Tongue’s sour-sensing cells taste carbonation

Protein splits carbon dioxide to give fizz its flavor

The light, sparkly fizz of champagne owes its taste to the tongue’s sense of sour. New studies in mice reveal how the tongue tastes carbonation, solving an old puzzle of why some mountain climbers get the “champagne blues.”

FIZZ-TASTIC Studies in mice have shown the importance of an enzyme on certain taste cells in tasting carbonation. Here, sour-sensing cells and the enzyme light up a mouse tongue. J. Chandrashekar et al./Science AAAS 2009

Tasting fizz begins with a special protein that’s tethered to sour-sensing taste cells on the tongue, researchers report in the Oct. 16 Science. This protein, the enzyme carbonic anhydrase 4, splits carbon dioxide into bicarbonate ions and free protons, which stimulate the sour-sensing cells.

Scientists have long thought that the taste of carbonated beverages emerged from the physical bursting of bubbles on the tongue, says study author Charles Zuker, a neuroscientist now at Columbia University who did the work while at the University of California, San Diego. But bubbly drinks still taste distinctly carbonated when they are imbibed in a pressure chamber where bubbles don’t burst.

To understand how carbonation fits into the sensory repertoire, Zuker, Nick Ryba of the National Institute of Dental and Craniofacial Research in Bethesda, Md., and their colleagues measured nerve activity in mouse taste cells. When the rodents were given carbon dioxide in the form of club soda or gaseous CO2, their taste cells responded robustly to CO2.

The researchers then genetically engineered mice that were missing one of the five kinds of taste cell—sweet, salty, umami, bitter and sour. Taste-sensing nerves fired in response to carbon dioxide except in the “sourless” mice, pinpointing the role of the sour-sensing taste cells.

Combing through the genes that are turned on in sour-sensing cells, one “rose to the top,” says Zuker. It was the gene encoding carbonic anhydrase 4, one enzyme in an important class that helps maintain appropriate levels of CO2 and acidity in the body.

The researchers also dosed normal mice with a chemical that inhibits the enzyme. The chemical quashed the nerve-firing response to carbonation but didn’t eliminate it entirely. Some taste may have lingered because carbon dioxide’s protons also stimulate the trigeminal nerve, which doesn’t directly respond to taste but registers minor sensory irritants such as pepper or mint, says Alexander Bachmanov of the Monell Chemical Senses Center in Philadelphia.

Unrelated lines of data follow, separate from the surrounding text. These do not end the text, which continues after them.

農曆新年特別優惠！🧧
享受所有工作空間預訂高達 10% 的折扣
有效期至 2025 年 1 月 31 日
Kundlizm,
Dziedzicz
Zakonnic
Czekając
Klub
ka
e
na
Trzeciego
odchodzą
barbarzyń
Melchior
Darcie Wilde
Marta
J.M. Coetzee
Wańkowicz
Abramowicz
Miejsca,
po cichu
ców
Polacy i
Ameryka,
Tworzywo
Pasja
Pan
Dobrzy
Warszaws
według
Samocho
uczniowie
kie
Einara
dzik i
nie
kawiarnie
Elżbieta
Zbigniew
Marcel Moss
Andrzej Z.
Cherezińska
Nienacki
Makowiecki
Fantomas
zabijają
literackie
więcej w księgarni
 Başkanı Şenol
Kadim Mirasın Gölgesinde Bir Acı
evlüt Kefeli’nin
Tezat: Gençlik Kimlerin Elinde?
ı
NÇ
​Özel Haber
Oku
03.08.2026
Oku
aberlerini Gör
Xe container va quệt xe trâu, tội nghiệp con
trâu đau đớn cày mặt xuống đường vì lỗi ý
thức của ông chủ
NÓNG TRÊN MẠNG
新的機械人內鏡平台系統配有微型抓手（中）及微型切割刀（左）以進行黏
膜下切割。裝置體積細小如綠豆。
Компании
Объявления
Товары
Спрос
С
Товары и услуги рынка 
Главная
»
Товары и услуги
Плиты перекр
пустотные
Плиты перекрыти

Bachmanov calls the new work “elegant.” Taste “is a very challenging system to study,” he says. “Everything is very small but very complex.”

In the bigger picture, tasting carbonation may have allowed animals to sense CO2 produced in foods that had fermented or gone bad, akin to how bitter-sensing taste cells warn of potential toxicity, says Zuker.

Humans have turned this flavor into a pleasure—bottles of bubbly often kick off a celebration. But mountain climbers often pop a bottle at the peak and find that it tastes horrible, says Zuker. The new research suggests an explanation for these “champagne blues.” A drug that many climbers take to prevent altitude sickness inhibits the carbonic anhydrase enzyme. When taste cells don’t get their proton hit, champagne falls flat.